Elle est seule, elle joue à la poupée,
Pourtant qui aurait pu deviner,
Qu'âgée de ses 7 années, elle fût touchée presque violée ?!
Petite fille innocente, qui croquait la vie à pleines dents
Jouant avec des rêves d'enfants
Son frère lui proposa de jouer avec lui au taxi
Elle accepta ne sachant pas ce qui lui arriverait
Il lui dit viens, tu aimes les cabanes ?
J'en ai une pour toi
Elle le suivit, tellement naïve elle ne réalisa rien
Si seulement elle avais su, ce qu'il avait prévu
Elle ne serait pas venue
Il l'emmena un peu à l'écart du monde
Dans une petite forêt toute humide et sombre
Elle ne s'est rendue compte que trop tard
Ce n'était en aucun cas pour la cabane
Tout à coup, il n'était plus le même
Il l'avait plaqué contre terre
Il lui as dit ne te débat pas,
Tu ne peux rien faire contre moi
La terreur nouait le bas de son ventre
Quand il s'est étendu sur elle
Alors elle a ouvert ses yeux, elle pleurait
Elle était sa prisonnière
Ses larmes coulaient l'une après l'autre
Elle avait peur, elle tremblait
Il la tenait à terre et il la serrait,
Pour qu'elle ne puisse pas s'échapper
Une main sur sa bouche pour l'empêcher de crier
Elle ne savait plus quoi faire pour se libérer
Cette main toujours sur sa bouche l'empêchait de crier
Il la tenait avec fermeté
Il commença à toucher partout
Son fragile petit corps d'enfant
Elle suppliait du regard
Mais c'était sans espoir
Elle a réussit à s'échapper en le mordant à sang
Il courut après elle en rageant
Elle était détruite, anéantie.
Essayant de trouver un endroit où se réfugier
Elle alla chez sa grand mère pensant qu'elle allait l'aider
Hélas elle la rejeté, la traitant de menteuse
Pour l'enfance qui est aujourdhui gâché
Par des coups et des attouchements
Pouvez vous ressentir cette souffrance,
Moi oui car cette enfant de sept ans c'était moi
Suite à cette souffrance, je ne suis pas restée dans l'effroi
J’ai regardé le ciel étoilé,
Je m’y suis accroché, pour mieux me relever.
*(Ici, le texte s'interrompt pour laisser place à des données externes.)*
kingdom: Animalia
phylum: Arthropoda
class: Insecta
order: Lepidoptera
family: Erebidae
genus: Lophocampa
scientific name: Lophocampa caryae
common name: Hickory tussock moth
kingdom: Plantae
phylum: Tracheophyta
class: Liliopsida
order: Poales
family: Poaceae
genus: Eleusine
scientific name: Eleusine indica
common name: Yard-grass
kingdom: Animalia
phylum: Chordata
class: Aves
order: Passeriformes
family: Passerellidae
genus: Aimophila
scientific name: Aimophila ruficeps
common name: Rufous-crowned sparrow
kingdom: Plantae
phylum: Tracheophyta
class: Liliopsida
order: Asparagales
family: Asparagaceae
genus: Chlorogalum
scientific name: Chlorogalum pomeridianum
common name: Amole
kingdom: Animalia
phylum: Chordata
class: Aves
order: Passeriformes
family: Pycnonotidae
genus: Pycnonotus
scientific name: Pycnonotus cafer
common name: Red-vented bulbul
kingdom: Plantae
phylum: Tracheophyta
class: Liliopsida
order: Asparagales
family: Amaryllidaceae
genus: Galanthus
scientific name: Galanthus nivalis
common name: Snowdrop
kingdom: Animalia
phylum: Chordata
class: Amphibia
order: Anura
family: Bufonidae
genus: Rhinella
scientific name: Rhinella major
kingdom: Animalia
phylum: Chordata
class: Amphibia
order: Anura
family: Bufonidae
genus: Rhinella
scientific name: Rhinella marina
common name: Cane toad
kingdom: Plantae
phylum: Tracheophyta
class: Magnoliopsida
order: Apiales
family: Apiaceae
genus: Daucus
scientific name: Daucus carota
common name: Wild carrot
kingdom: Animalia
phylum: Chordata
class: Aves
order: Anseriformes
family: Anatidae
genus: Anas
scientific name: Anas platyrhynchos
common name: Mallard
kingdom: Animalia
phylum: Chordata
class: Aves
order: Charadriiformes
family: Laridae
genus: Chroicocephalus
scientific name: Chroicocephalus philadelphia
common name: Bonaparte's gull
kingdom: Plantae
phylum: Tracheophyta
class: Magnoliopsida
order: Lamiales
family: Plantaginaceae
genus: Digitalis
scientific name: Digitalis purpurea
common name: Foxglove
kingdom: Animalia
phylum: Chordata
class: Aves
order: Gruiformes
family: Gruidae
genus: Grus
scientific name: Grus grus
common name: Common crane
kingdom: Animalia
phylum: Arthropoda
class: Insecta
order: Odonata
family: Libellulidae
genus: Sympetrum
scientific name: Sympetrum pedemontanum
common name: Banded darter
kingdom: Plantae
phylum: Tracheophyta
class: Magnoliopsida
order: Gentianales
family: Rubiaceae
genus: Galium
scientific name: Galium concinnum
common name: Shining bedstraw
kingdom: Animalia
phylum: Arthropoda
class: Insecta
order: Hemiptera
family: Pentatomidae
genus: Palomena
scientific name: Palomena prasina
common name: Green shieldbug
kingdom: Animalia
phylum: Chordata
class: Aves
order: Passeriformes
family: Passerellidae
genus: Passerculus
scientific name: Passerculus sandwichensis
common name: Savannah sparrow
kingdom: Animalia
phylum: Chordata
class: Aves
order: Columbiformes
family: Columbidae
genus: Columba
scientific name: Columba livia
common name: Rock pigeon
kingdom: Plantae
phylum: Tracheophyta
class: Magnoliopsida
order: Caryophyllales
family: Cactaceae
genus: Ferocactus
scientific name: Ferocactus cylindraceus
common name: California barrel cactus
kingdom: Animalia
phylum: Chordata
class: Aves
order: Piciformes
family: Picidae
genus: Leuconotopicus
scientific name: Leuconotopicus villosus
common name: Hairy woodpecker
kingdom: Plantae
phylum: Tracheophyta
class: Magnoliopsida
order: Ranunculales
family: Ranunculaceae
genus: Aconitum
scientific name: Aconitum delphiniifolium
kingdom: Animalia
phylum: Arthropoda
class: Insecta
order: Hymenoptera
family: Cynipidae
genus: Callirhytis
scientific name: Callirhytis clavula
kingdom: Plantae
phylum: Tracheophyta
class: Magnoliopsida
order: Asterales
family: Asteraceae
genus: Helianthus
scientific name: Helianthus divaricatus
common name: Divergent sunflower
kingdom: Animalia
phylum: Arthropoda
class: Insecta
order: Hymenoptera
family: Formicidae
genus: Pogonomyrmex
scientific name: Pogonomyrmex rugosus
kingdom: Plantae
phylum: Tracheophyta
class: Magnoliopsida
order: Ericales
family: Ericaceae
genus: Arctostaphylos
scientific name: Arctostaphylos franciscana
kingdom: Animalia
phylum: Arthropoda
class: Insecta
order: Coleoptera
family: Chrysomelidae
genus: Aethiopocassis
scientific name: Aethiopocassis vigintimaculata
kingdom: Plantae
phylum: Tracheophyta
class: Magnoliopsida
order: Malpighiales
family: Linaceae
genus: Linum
Maintenant, je dis que je suis guérie, car j’ai grandis,
Appris que la vie me sourit, qu’elle n’est pas finie.
J'ai recommencé à regarder, avec les yeux d’un enfant,
A voir que tout autour peut être charmant.
Je continus d’avancer, en oubliant mon passé,
Je continue de rêver, de mes contes de fée.